Des vies volées – Susan Allott

Des vies volées – Susan Allott
(The Silence, 2020)
Belfond, 2021, 336 pages
Traduction d’Alexandre Prouvèze

 

Londres, 1997. Isla reçoit un appel de son père qui l’informe que Mandy, leur ancienne voisine, aurait disparu depuis trente ans et qu’il est le principal suspect. Abasourdie, la trentenaire se sent obligée de retourner en Australie. Si ses raisons semblent embrouillées, ce retour vers une famille déchirée et une enfance marquée par ce couple de voisins sera l’occasion pour Isla de tourner une page, non sans avoir soulevé de la poussière vieille de trente ans.

Si la présentation officielle du livre met en avant un des pans peu glorieux de l’histoire australienne, cet aspect est très marginal dans l’intrigue et il ne faut pas avoir d’attentes en la matière.

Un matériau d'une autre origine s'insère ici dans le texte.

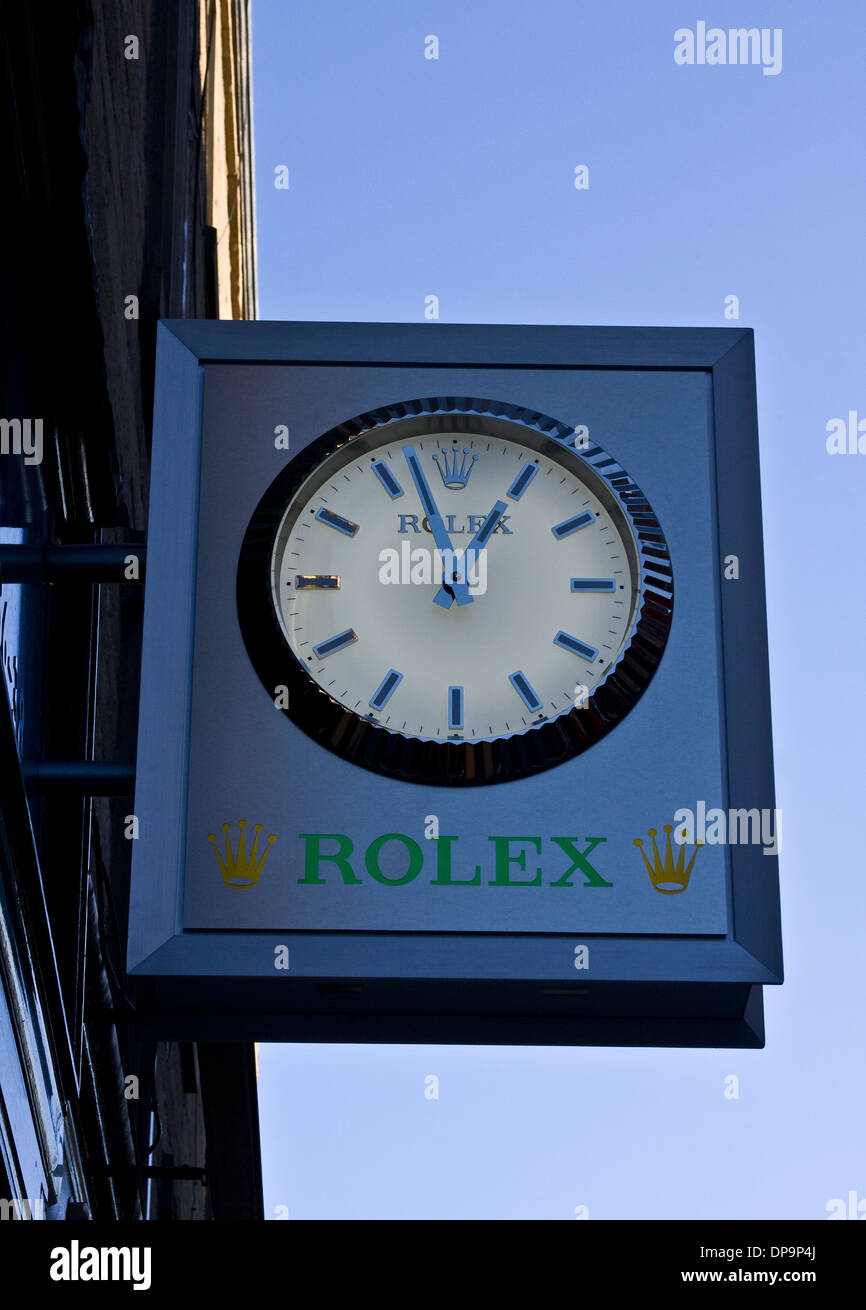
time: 12:57
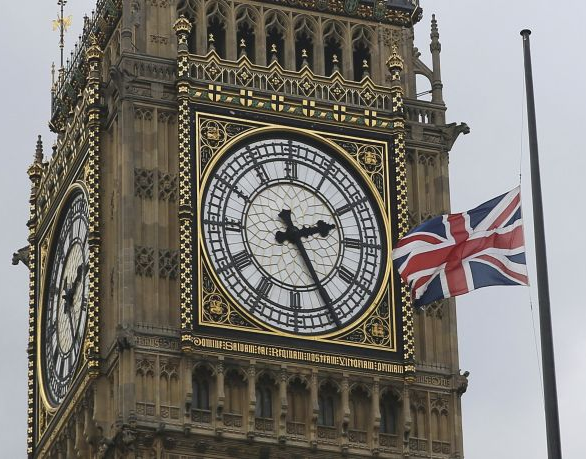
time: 2:25
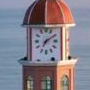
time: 7:09
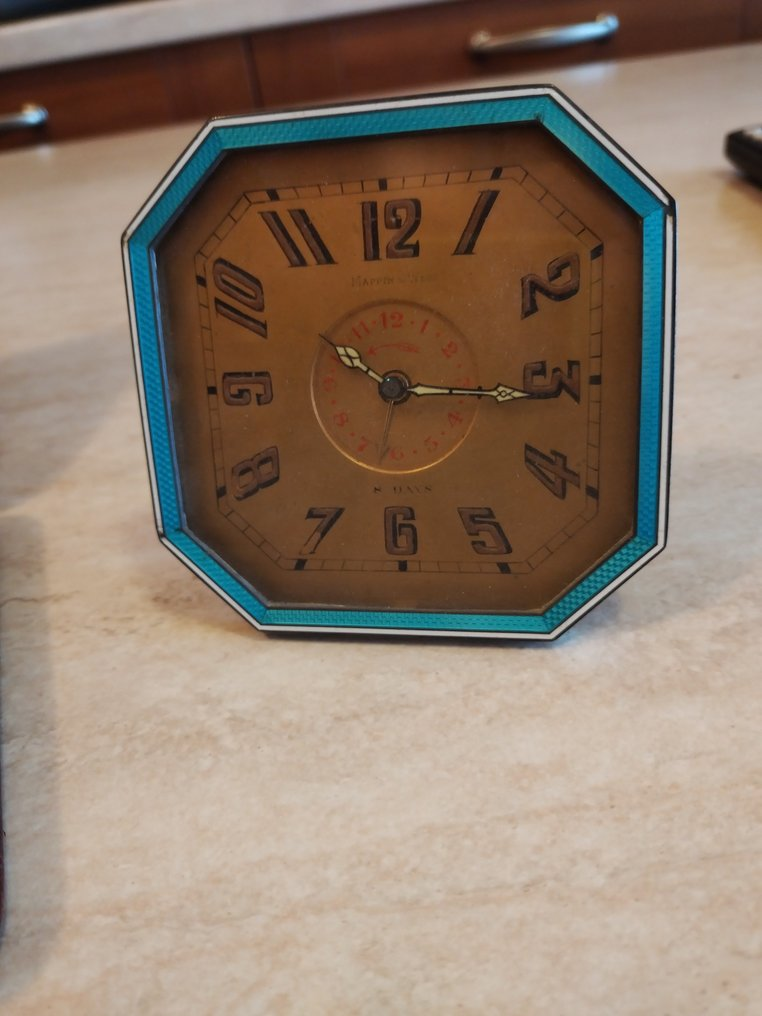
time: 10:15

Pour autant, ce roman noir est plaisant et bien construit : il est très prenant et offre une galerie de personnages intéressants. Le suspense est bien ménagé quant au destin de Mandy (mais il est facile de deviner qui est responsable de quoi) et l’alternance entre les événements de 67 et ceux de 97 créé des attentes et fait monter la pression.

La grande réussite de ce roman à mon sens provient des personnages. Ils sont complexes, ont des relations ambiguës voire houleuses et sont rarement sympathiques. Isla a grandi entre une mère qui ne peut se résoudre à vivre dans son pays d’adoption et dont le caractère est pour le moins ambivalent, et un père à la fois bien intégré et rongé par l’alcool, connu pour son charme mais travaillé par ses démons ; son frère, bien plus jeune qu’elle, a choisi un camp et une vie bien différentes. Quant au couple de voisin, Steve et Mandy, c’est un peu la bête (le flic qui fait peur aux enfants et qui n’assume pas sa vie) et la belle (la femme au foyer sans enfant, douce avec Isla, ferme avec son mari, attirante aussi). Enfin, la vie du quartier, sans grand intérêt pour l’enfant, prend tout son relief une fois que s’y pose le regard de l’adulte.

C’est un roman riche, qui se révèle couche après couche, qui signe le deuil de l’enfance, des fidélités absurdes et des démons qui empêchent de s’épanouir.